(GIVEN DATA Opens)
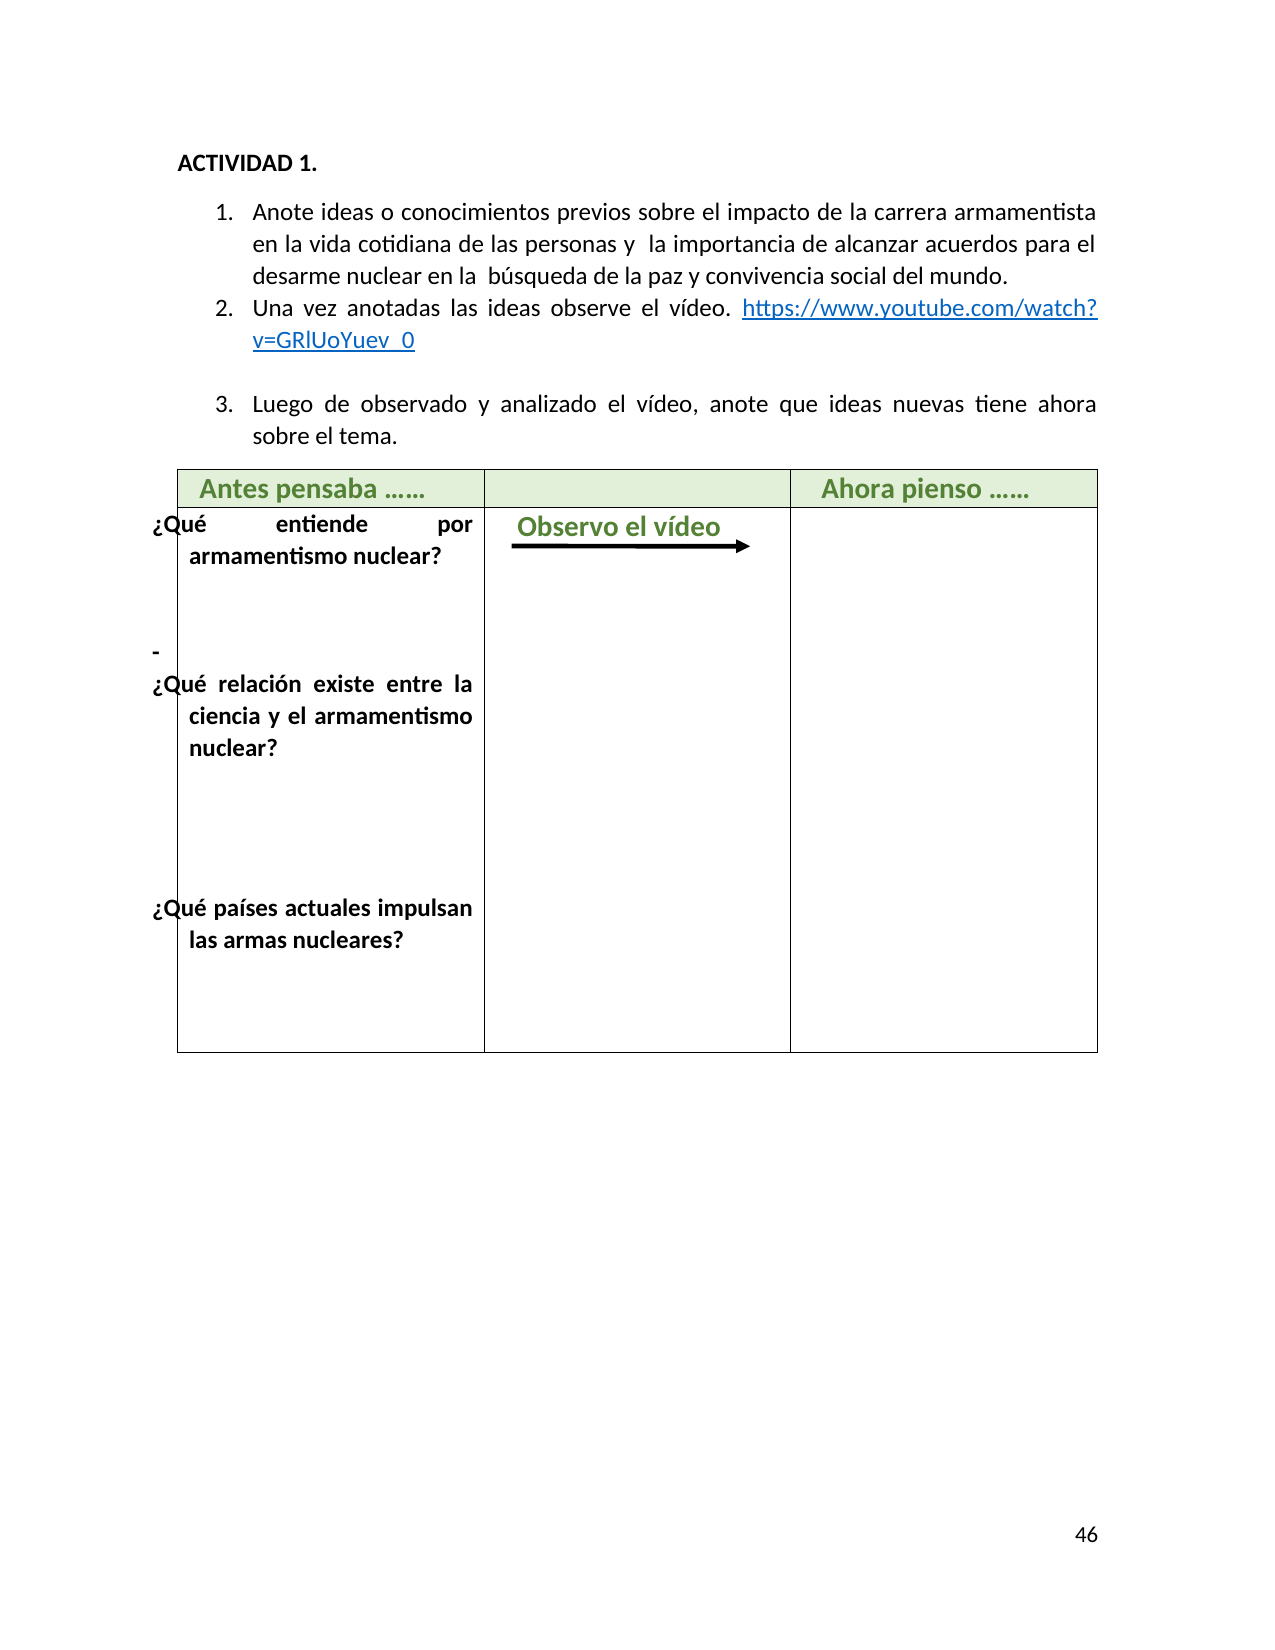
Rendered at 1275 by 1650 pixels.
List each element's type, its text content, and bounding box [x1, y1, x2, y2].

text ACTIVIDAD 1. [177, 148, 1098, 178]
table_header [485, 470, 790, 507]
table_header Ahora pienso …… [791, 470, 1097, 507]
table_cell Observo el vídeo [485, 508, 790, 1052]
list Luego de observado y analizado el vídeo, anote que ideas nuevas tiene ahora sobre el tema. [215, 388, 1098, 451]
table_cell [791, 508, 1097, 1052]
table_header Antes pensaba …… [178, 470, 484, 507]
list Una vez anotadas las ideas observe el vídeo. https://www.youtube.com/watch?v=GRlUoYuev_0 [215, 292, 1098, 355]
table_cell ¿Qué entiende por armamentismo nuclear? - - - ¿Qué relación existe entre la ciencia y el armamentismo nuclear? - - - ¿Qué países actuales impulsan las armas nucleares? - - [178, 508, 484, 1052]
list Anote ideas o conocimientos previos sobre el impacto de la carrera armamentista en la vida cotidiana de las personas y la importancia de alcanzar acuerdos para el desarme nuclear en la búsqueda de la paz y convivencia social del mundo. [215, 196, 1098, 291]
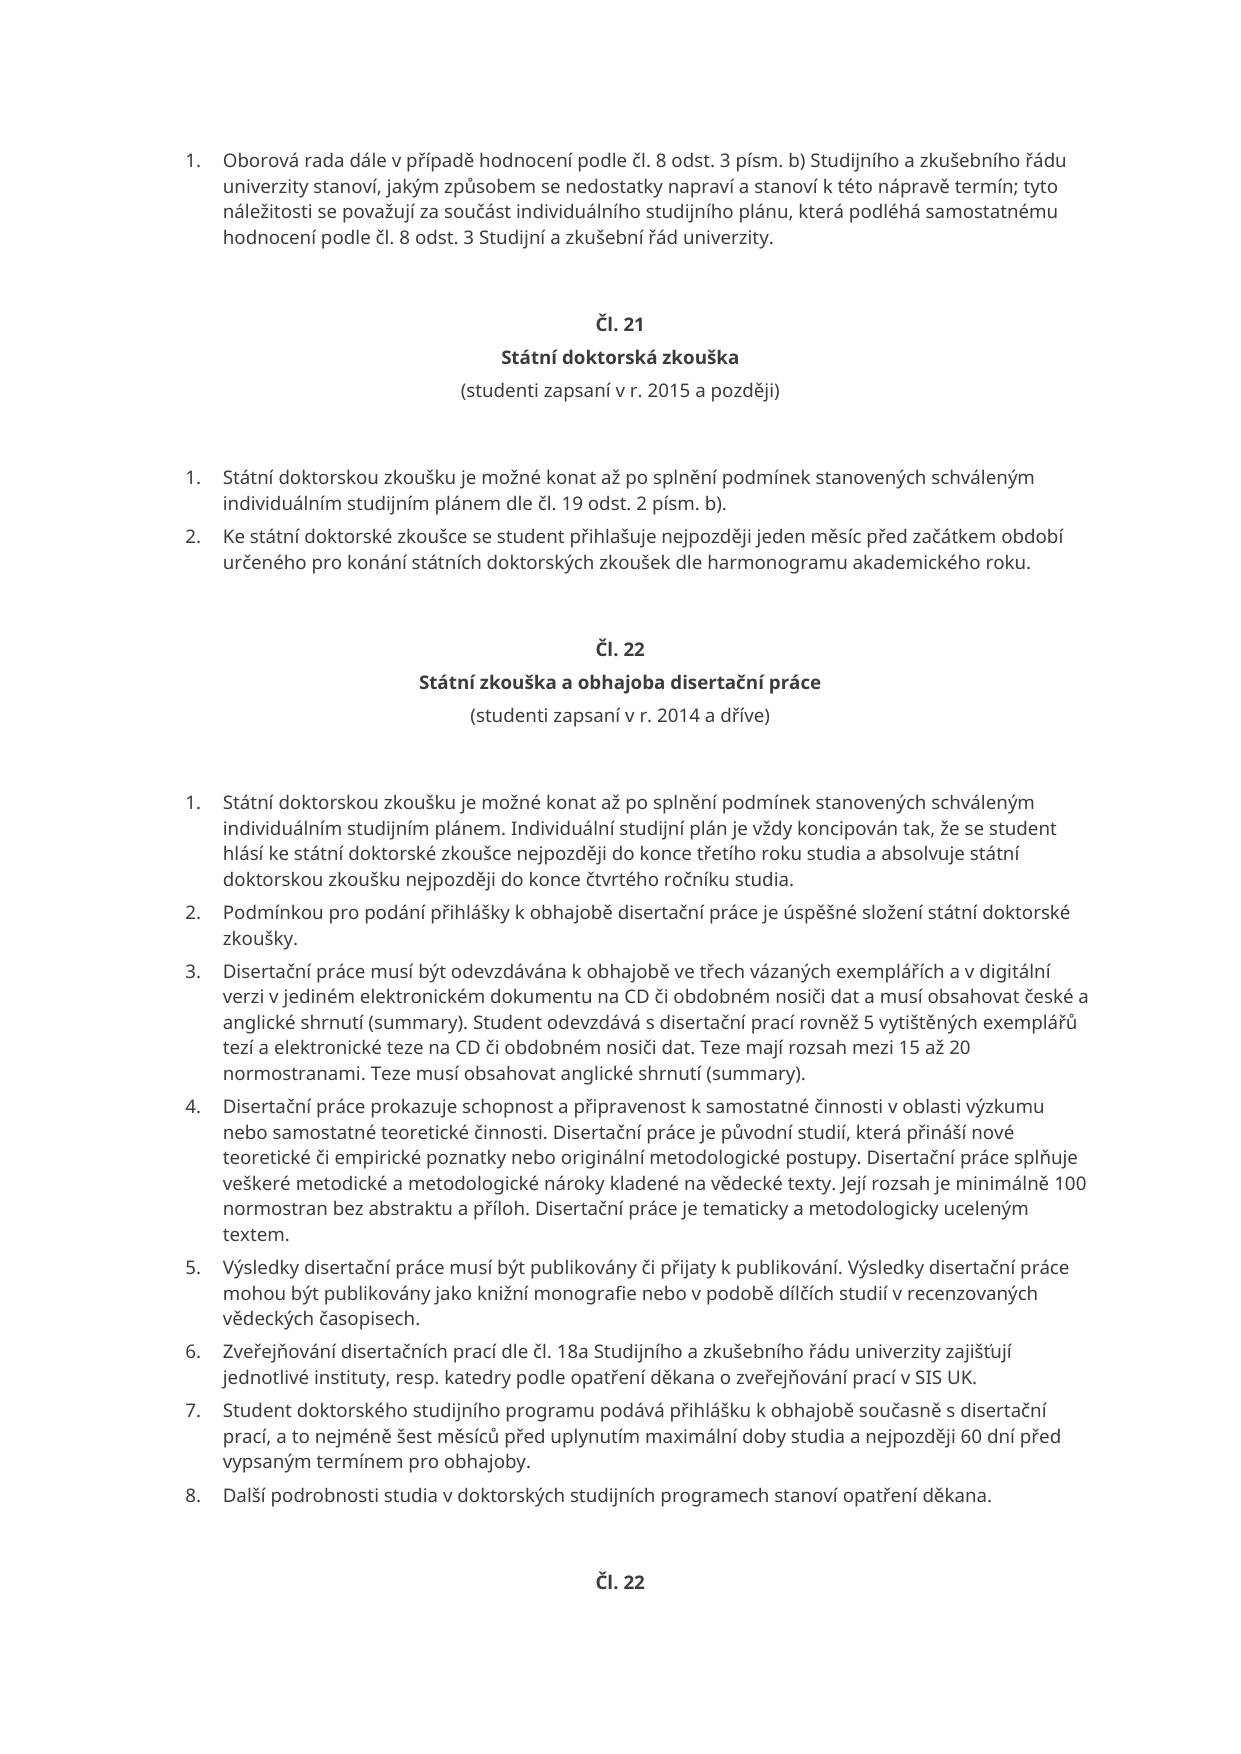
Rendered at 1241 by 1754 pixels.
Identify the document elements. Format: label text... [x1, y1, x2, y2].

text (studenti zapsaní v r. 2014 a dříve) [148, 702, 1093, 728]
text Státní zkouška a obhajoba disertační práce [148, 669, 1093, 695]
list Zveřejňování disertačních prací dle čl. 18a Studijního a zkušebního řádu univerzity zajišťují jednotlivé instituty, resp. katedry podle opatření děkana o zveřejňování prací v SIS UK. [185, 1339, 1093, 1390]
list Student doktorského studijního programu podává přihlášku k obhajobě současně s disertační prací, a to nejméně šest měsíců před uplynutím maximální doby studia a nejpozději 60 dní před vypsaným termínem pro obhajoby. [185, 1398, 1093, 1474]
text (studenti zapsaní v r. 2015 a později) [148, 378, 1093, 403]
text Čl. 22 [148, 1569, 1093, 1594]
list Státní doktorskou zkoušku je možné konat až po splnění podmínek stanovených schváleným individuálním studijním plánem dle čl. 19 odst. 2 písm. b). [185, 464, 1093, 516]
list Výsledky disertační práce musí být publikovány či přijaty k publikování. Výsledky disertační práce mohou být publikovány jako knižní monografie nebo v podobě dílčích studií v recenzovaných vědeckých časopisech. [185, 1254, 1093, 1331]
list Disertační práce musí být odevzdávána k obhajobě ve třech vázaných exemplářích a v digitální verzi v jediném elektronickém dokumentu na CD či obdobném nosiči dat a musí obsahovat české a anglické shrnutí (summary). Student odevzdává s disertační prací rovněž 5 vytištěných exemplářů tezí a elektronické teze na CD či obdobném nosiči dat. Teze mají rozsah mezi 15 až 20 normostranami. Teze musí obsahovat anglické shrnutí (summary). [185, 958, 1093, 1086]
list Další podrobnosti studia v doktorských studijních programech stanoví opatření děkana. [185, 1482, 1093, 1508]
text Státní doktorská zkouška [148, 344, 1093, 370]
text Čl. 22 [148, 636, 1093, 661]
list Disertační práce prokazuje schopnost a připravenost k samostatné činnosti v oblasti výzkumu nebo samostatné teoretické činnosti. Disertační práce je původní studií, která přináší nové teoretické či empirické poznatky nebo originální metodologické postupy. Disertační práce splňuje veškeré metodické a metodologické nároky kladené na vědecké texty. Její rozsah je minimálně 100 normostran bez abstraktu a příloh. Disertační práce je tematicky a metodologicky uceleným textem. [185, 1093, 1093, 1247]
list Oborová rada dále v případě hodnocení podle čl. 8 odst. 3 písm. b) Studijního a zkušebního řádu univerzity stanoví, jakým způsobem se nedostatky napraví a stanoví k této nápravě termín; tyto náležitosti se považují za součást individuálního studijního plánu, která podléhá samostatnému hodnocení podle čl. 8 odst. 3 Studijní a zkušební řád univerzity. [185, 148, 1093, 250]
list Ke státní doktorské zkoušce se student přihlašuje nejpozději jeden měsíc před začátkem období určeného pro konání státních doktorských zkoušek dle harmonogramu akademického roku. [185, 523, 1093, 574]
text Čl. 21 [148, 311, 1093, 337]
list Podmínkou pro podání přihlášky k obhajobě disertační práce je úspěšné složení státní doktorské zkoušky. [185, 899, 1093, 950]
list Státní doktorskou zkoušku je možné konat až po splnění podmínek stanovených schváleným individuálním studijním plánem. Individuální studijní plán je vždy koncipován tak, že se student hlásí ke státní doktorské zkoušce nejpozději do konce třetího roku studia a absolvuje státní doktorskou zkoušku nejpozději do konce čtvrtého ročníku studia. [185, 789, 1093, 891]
(GIVEN DATA Closes)
**TASK ITEM**
An exact copy is needed of the entries above, starting at the line that holds "List each element's" and stopping at the line that holds "Rendered at 1241 by 1754 pixels.", both kept; pictures stay out.

**TASK RESULT**
List each element's type, its text content, and bounding box [x1, y1, x2, y2].

text ACTIVIDAD 1. [177, 148, 1098, 178]
table_header [485, 470, 790, 507]
table_header Ahora pienso …… [791, 470, 1097, 507]
table_cell Observo el vídeo [485, 508, 790, 1052]
list Luego de observado y analizado el vídeo, anote que ideas nuevas tiene ahora sobre el tema. [215, 388, 1098, 451]
table_cell [791, 508, 1097, 1052]
table_header Antes pensaba …… [178, 470, 484, 507]
list Una vez anotadas las ideas observe el vídeo. https://www.youtube.com/watch?v=GRlUoYuev_0 [215, 292, 1098, 355]
table_cell ¿Qué entiende por armamentismo nuclear? - - - ¿Qué relación existe entre la ciencia y el armamentismo nuclear? - - - ¿Qué países actuales impulsan las armas nucleares? - - [178, 508, 484, 1052]
list Anote ideas o conocimientos previos sobre el impacto de la carrera armamentista en la vida cotidiana de las personas y la importancia de alcanzar acuerdos para el desarme nuclear en la búsqueda de la paz y convivencia social del mundo. [215, 196, 1098, 291]
Rendered at 1241 by 1754 pixels.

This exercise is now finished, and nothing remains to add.